- **Exercise passage**:
2020 protests in Canada against police brutality

Shortly after protests seeking justice for George Floyd, an African-American who was accidentally killed during a police arrest, began in the United States, people in Canada protested to show solidarity with Americans and to demonstrate against issues with police or racism in Canada. Vigils and protests of up to thousands of participants took place in all 10 provinces and all 3 territories of Canada.

== Reactions ==

=== Political ===
Canadian Prime Minister Justin Trudeau called for Canada to "stand together in solidarity" against racial discrimination. He said Canadians are watching the police violence in the United States in "shock and horror." When Trudeau was asked about U.S. President Donald Trump's threats to use military force against protesters, he paused for 21 seconds before responding diplomatically. He attended an afternoon protest on Parliament Hill on 5 June where he knelt in solidarity with protesters.

== Demonstrations ==

=== Alberta ===
- Calgary: About 100 protesters initially assembled in Fish Creek Park on 31 May, with subsequent protests each over 1,500 in Downtown Calgary on 1 June, 3 June, and 6 June.

- **Exercises**:
a) Reproduce the part of the text about the 2020 protests in Canada starting at "2020 protests in" and ending at "territories of Canada.".
b) For each statement, say whether it agrees with the text about the 2020 protests in Canada, answering yes or no and quoting the words that decide it: (i) Protests took place in every Canadian province and territory. (ii) Trudeau knelt with protesters at a demonstration in Toronto. (iii) About 1,500 protesters first gathered in Fish Creek Park.
The records that come next are separate material, unrelated to the text about the 2020 protests in Canada.

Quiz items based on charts

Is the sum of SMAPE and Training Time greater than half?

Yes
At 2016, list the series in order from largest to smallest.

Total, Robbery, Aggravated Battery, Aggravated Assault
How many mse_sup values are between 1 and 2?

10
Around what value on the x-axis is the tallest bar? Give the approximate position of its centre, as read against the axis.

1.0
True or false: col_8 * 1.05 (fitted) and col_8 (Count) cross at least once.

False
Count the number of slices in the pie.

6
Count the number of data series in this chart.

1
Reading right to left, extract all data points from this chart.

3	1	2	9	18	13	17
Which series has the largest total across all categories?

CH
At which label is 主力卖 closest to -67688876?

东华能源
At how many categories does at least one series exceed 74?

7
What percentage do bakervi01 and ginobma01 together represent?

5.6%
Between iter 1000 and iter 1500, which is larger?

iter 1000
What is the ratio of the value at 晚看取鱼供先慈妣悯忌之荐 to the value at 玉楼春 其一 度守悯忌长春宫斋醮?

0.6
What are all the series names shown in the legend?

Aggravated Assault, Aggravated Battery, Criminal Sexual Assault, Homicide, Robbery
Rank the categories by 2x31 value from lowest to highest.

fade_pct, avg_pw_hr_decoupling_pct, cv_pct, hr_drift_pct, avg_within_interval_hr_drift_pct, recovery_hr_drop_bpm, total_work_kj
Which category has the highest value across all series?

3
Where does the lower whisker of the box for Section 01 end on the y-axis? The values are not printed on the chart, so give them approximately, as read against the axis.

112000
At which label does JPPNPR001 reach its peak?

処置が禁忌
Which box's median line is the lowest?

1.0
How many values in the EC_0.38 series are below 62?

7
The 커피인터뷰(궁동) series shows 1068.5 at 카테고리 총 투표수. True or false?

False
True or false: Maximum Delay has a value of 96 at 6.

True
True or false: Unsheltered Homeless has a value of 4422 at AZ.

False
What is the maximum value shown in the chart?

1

- **Answers by item**:
a)
2020 protests in Canada against police brutality

Shortly after protests seeking justice for George Floyd, an African-American who was accidentally killed during a police arrest, began in the United States, people in Canada protested to show solidarity with Americans and to demonstrate against issues with police or racism in Canada. Vigils and protests of up to thousands of participants took place in all 10 provinces and all 3 territories of Canada.

b)
(i) Yes: "Vigils and protests of up to thousands of participants took place in all 10 provinces and all 3 territories of Canada."
(ii) No: "He attended an afternoon protest on Parliament Hill on 5 June where he knelt in solidarity with protesters."
(iii) No: "About 100 protesters initially assembled in Fish Creek Park on 31 May"